Kinderschutzgesetz in MV: Geplante Verbesserungen
In Mecklenburg-Vorpommern wird aktuell ein neues Kinderschutzgesetz vorbereitet, das voraussichtlich im Frühjahr 2025 zur Ressortanhörung vorgelegt werden soll. Das Sozialministerium gibt an, dass das Gesetz darauf abzielt, die Rechte von Kindern und Jugendlichen zu stärken und die Qualifikation der Fachkräfte im Bereich Kinderschutz zu verbessern. Ministerin Stefanie Drese (SPD) betont, dass das Gesetz die fachliche Zusammenarbeit verbessern und bestehende Standards im Kinderschutz weiterentwickeln soll. Für Becker ist aber klar, dass die Probleme nicht nur "verwaltet werden" dürfen: "Es muss mehr mitgedacht und mehr gemacht werden und das Ganze muss eben auch in Handlungen umgesetzt werden."
Anzeichen für Misshandlungen: Wann sollte man reagieren?
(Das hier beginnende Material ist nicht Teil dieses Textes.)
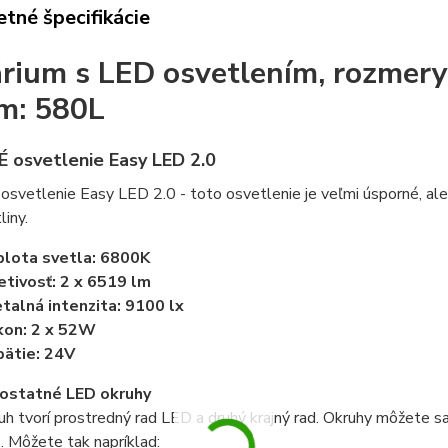
tné špecifikácie
rium s LED osvetlením, rozmery
m: 580L
 osvetlenie Easy LED 2.0
osvetlenie Easy LED 2.0 - toto osvetlenie je veľmi úsporné, a
liny.
lota svetla: 6800K
etivosť: 2 x 6519 lm
talná intenzita: 9100 lx
kon: 2 x 52W
ätie: 24V
ostatné LED okruhy
uh tvorí prostredný rad LED a druhý krajný rad. Okruhy môžete
. Môžete tak napríklad:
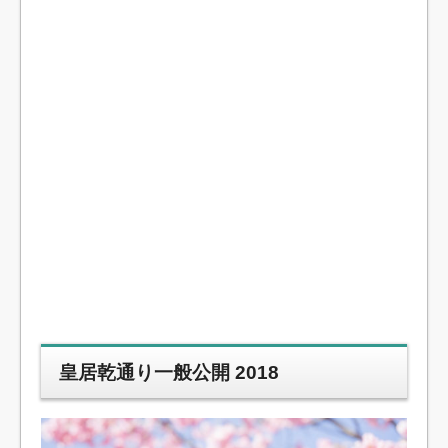
皇居乾通り一般公開 2018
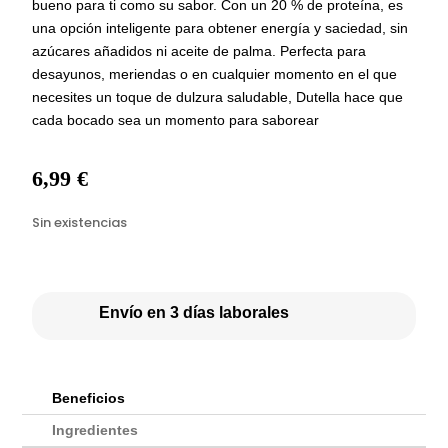
bueno para ti como su sabor. Con un 20 % de proteína, es
una opción inteligente para obtener energía y saciedad, sin
azúcares añadidos ni aceite de palma. Perfecta para
desayunos, meriendas o en cualquier momento en el que
necesites un toque de dulzura saludable, Dutella hace que
cada bocado sea un momento para saborear
6,99
€
Sin existencias
Envío en 3 días laborales
Beneficios
Ingredientes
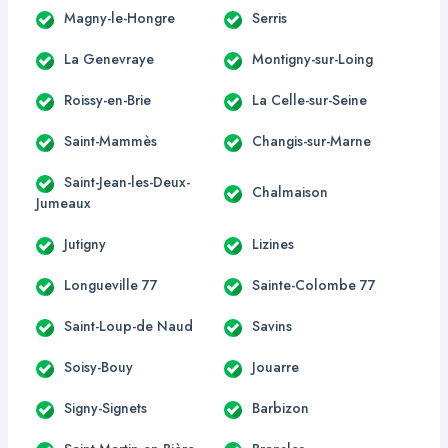
Magny-le-Hongre
Serris
La Genevraye
Montigny-sur-Loing
Roissy-en-Brie
La Celle-sur-Seine
Saint-Mammès
Changis-sur-Marne
Saint-Jean-les-Deux-
Chalmaison
Jumeaux
Jutigny
Lizines
Longueville 77
Sainte-Colombe 77
Saint-Loup-de Naud
Savins
Soisy-Bouy
Jouarre
Signy-Signets
Barbizon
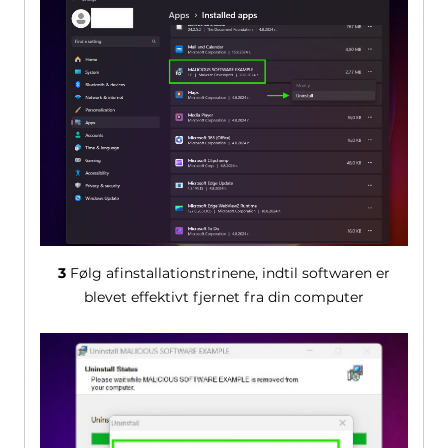
3
Følg afinstallationstrinene, indtil softwaren er
blevet effektivt fjernet fra din computer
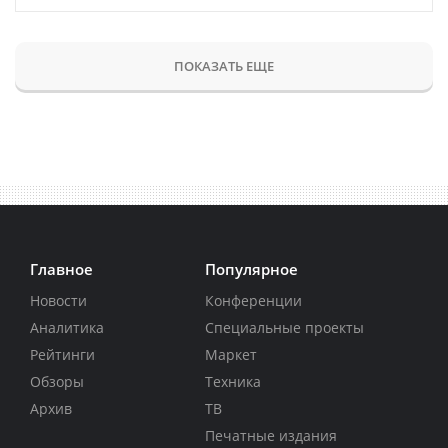
ПОКАЗАТЬ ЕЩЕ
Главное
Популярное
Новости
Конференции
Аналитика
Специальные проекты
Рейтинги
Маркет
Обзоры
Техника
Архив
ТВ
Печатные издания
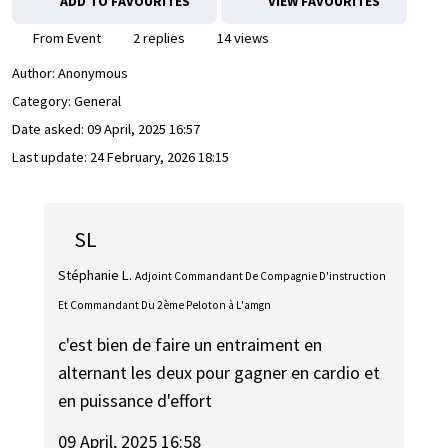
ADD TO FAVOURITES
VIEW FAVOURITES
From Event
2 replies
14 views
Author:
Anonymous
Category: General
Date asked:
09 April, 2025 16:57
Last update:
24 February, 2026 18:15
SL
Stéphanie L.
Adjoint Commandant De Compagnie D'instruction
Et Commandant Du 2ème Peloton à L'amgn
c'est bien de faire un entraiment en
alternant les deux pour gagner en cardio et
en puissance d'effort
09 April, 2025 16:58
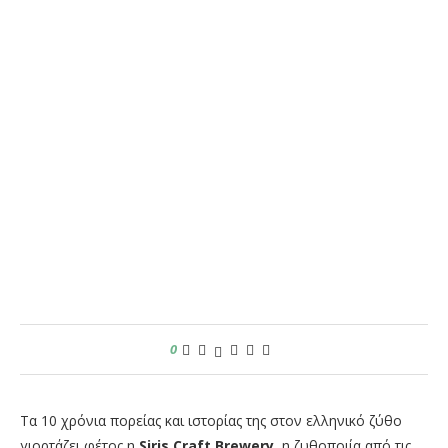
0
Τα 10 χρόνια πορείας και ιστορίας της στον ελληνικό ζύθο
γιορτάζει φέτος η
Siris
Craft Brewery
, η ζυθοποιία από τις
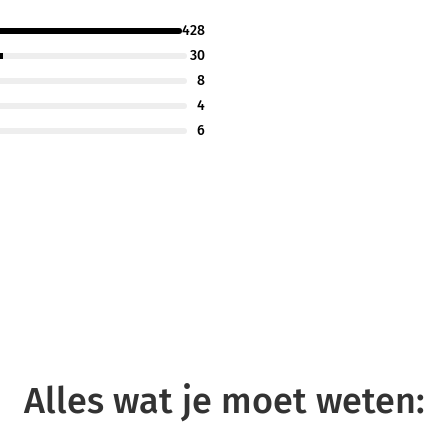
428
30
8
4
6
Alles wat je moet weten:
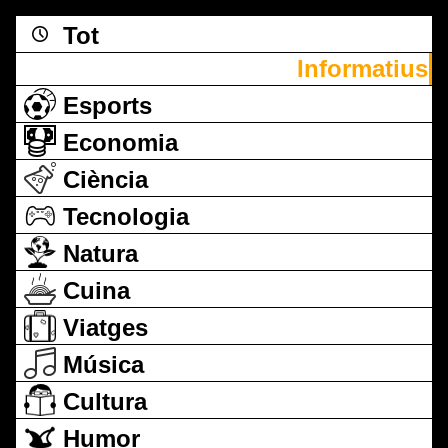
Tot
Informatius
Esports
Economia
Ciència
Tecnologia
Natura
Cuina
Viatges
Música
Cultura
Humor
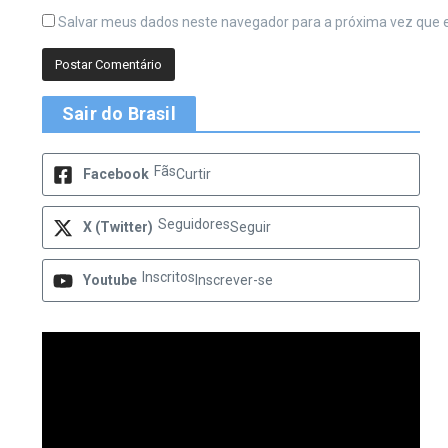
Salvar meus dados neste navegador para a próxima vez que 
Sair do Brasil
Fãs
Facebook
Curtir
Seguidores
X (Twitter)
Seguir
Inscritos
Youtube
Inscrever-se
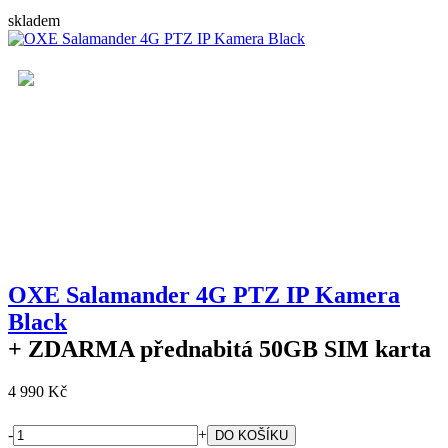
skladem
OXE Salamander 4G PTZ IP Kamera
Black
+ ZDARMA
přednabitá 50GB SIM karta
4 990 Kč
-
+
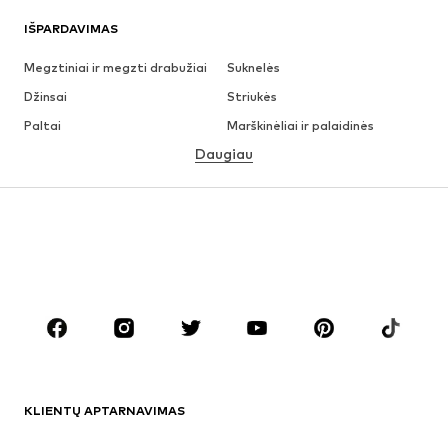
IŠPARDAVIMAS
Megztiniai ir megzti drabužiai
Suknelės
Džinsai
Striukės
Paltai
Marškinėliai ir palaidinės
Daugiau
Kelnės
Apatiniai
Sijonai
Palaidinės ir tunikos
Džemperiai
Švarkai
Maudymosi drabužiai
Kombinezonai
Dideli dydžiai
Drabužiai nėščiosioms
Batai
Sportas
Aksesuarai
Premium
DRABUŽIAI
KLIENTŲ APTARNAVIMAS
Naujienos
Šiuo metu paklausu
Suknelės
Džinsai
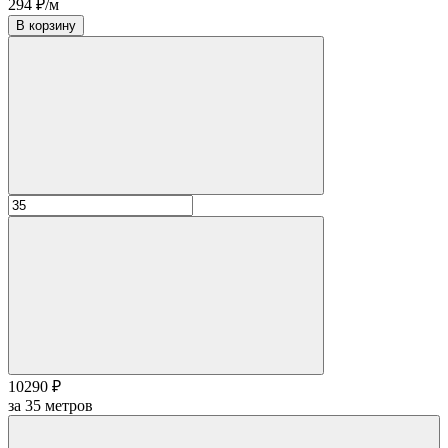
294 ₽/м
В корзину
10290 ₽
за
35
метров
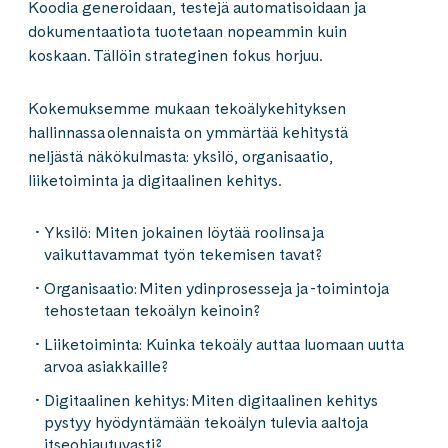
Koodia generoidaan, testejä automatisoidaan ja
dokumentaatiota tuotetaan nopeammin kuin
koskaan. Tällöin strateginen fokus horjuu.
Kokemuksemme mukaan tekoälykehityksen
hallinnassa olennaista on ymmärtää kehitystä
neljästä näkökulmasta: yksilö, organisaatio,
liiketoiminta ja digitaalinen kehitys.
Yksilö: Miten jokainen löytää roolinsa ja
vaikuttavammat työn tekemisen tavat?
Organisaatio: Miten ydinprosesseja ja -toimintoja
tehostetaan tekoälyn keinoin?
Liiketoiminta: Kuinka tekoäly auttaa luomaan uutta
arvoa asiakkaille?
Digitaalinen kehitys: Miten digitaalinen kehitys
pystyy hyödyntämään tekoälyn tulevia aaltoja
itseohjautuvasti?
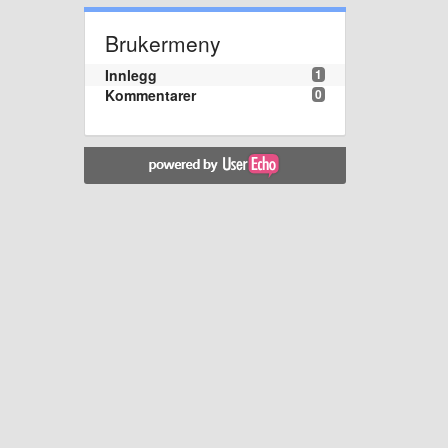
Brukermeny
Innlegg
1
Kommentarer
0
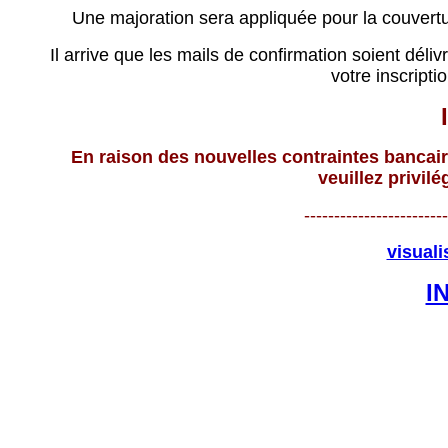
Une majoration sera appliquée pour la couvertur
Il arrive que les mails de confirmation soient déli
votre inscripti
En raison des nouvelles contraintes bancai
veuillez privilé
------------------------
visuali
I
"Misshandelte Kinder werden oft erst in der Kita oder Schule sichtbar", so die Deutsche Kinderhilfe. Viele Anzeichen würden lange unbemerkt bleiben. Wichtige Warnsignale, die auf Misshandlungen hindeuten können, seien:
- häufige Fehlzeiten, besonders nach Wochenenden oder Ferien
- unpassende Kleidung, die Verletzungen verdecken soll
- unspezifische Befreiung(en) von sportlichen Aktivitäten, um Spuren am Körper zu verbergen
- unstimmige oder unlogische Erklärungen für Verletzungen
"Egal, ob Kita-Erzieherin, Lehrer oder Nachbar - Menschen, die so etwas wahrnehmen, sollten sich auf keinen Fall raushalten", sagt Rainer Becker, Ehrenvorsitzender der Deutschen Kinderhilfe. In solchen Fällen seien das jeweilige Jugendamt oder die Polizei die richtigen Ansprechpartner. Er betont: "Man sollte lieber einmal zu viel als einmal zu wenig handeln. Ein frühzeitiges Eingreifen kann lebensrettend sein."